"I shouldn't think a listening patrol would be so dangerous, then," said the boy, "if you've only got to crawl out and listen."
"But there's others listening, too! If they hear a move, or think that they hear a move, up goes a star shell, bright as day, to show you sprawled on the ground. Your only chance is to lie still, like a dead man. But, lots of times, even if they think you're dead they'll turn a machine-gun on you, just to make sure. You don't have to imitate being dead any more, then. I know of six officers, right in this sector, who have been killed in listening-patrol work, and I couldn't count how many men."
He leaned forward and stared out into space gloomily.
"I don't call this—war," he said in a lower voice. "I can't call it war when a soldier's chief weapons are a pickax and a spade for digging trenches—and graves. And—I wanted to be an officer!" He stared out upon the faded world and repeated slowly, "I wanted to be an officer! I wanted to lead men into—that!"

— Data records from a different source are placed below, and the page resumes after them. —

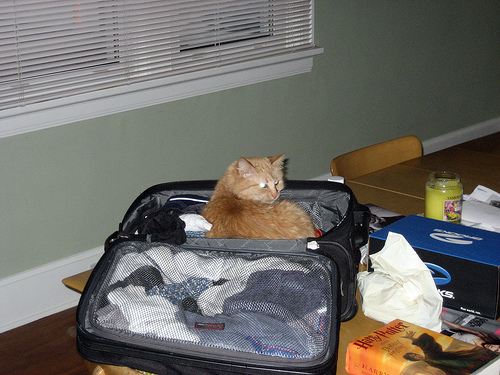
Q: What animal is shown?
A: Cat.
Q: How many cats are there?
A: One.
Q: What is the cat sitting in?
A: Suitcase.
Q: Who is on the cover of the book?
A: Harry Potter.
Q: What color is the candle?
A: Yellow.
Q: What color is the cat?
A: Orange.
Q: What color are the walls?
A: Green.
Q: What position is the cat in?
A: Laying down.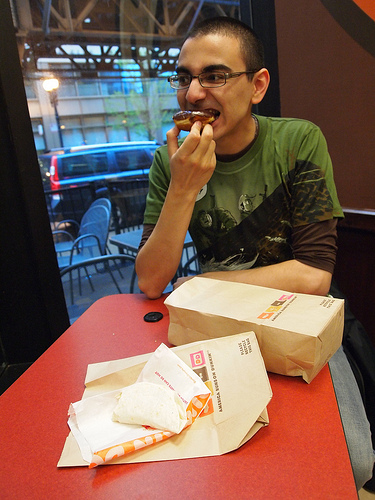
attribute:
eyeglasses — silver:
[165, 65, 250, 90]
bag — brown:
[161, 272, 345, 383]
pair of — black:
[173, 68, 233, 91]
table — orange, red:
[78, 318, 136, 354]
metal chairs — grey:
[69, 206, 109, 247]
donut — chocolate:
[165, 108, 227, 129]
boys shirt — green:
[235, 170, 312, 219]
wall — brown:
[293, 32, 373, 114]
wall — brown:
[272, 23, 362, 95]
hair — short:
[197, 20, 253, 44]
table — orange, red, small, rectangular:
[90, 316, 139, 344]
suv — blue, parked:
[77, 144, 163, 192]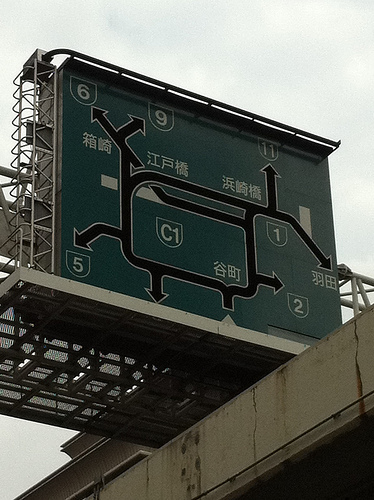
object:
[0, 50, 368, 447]
structure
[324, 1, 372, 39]
clouds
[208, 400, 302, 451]
wall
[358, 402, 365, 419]
rust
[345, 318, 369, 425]
crack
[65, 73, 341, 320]
traffic sign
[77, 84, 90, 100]
6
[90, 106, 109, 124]
arrows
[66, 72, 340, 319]
characters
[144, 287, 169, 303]
arrow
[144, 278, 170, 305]
down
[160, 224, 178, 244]
c1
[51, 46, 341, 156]
bar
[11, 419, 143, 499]
building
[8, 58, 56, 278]
rafters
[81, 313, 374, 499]
bridge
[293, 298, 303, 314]
number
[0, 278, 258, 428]
grate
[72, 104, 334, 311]
arrow map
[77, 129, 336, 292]
foreign writing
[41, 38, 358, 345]
sign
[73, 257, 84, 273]
number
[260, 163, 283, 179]
arrow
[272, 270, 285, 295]
arrow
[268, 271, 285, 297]
right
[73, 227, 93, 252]
arrow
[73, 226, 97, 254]
left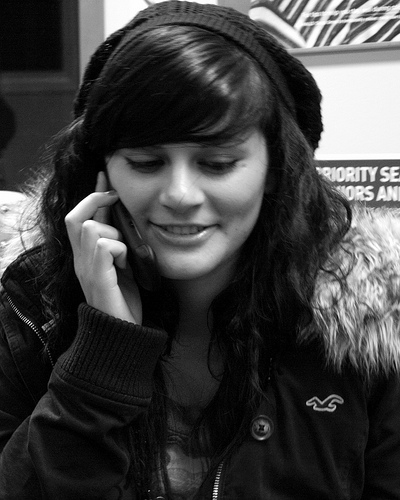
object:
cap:
[71, 0, 324, 159]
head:
[89, 22, 270, 282]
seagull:
[304, 394, 345, 413]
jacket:
[0, 235, 399, 500]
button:
[249, 414, 274, 443]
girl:
[0, 0, 399, 500]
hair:
[13, 23, 354, 480]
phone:
[107, 188, 162, 293]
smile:
[140, 207, 223, 249]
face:
[103, 116, 269, 281]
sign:
[314, 159, 400, 209]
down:
[1, 423, 400, 500]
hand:
[63, 169, 143, 328]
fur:
[292, 203, 398, 376]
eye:
[195, 153, 237, 176]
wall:
[0, 0, 400, 210]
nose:
[159, 149, 206, 215]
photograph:
[0, 0, 400, 500]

"You lead men now!" said the boy.
The fire of responsibility and pride flashed back into the dull eyes and involuntarily the veteran stood up.
"I lead men now," he cried, "and I'll lead them till we drive the Germans back from the last foot of the soil of France!"
He strode off to his multifarious duties with swing and determination in his step.
It was three days after that when Horace, who was gradually acclimatizing to the nerve-racking cannonade of the battlefield, became conscious that it was steadily increasing in intensity. The clouds hung low, muffling the resonance and emphasizing the sharp reports of the cannon. The moist, sluggish air, full of unimaginable odors, became pungent with sulphur, powder, the burnt smell of calcined soil and the fumes of charred wool arising from the ignited clothing of the unburied dead on No Man's Land.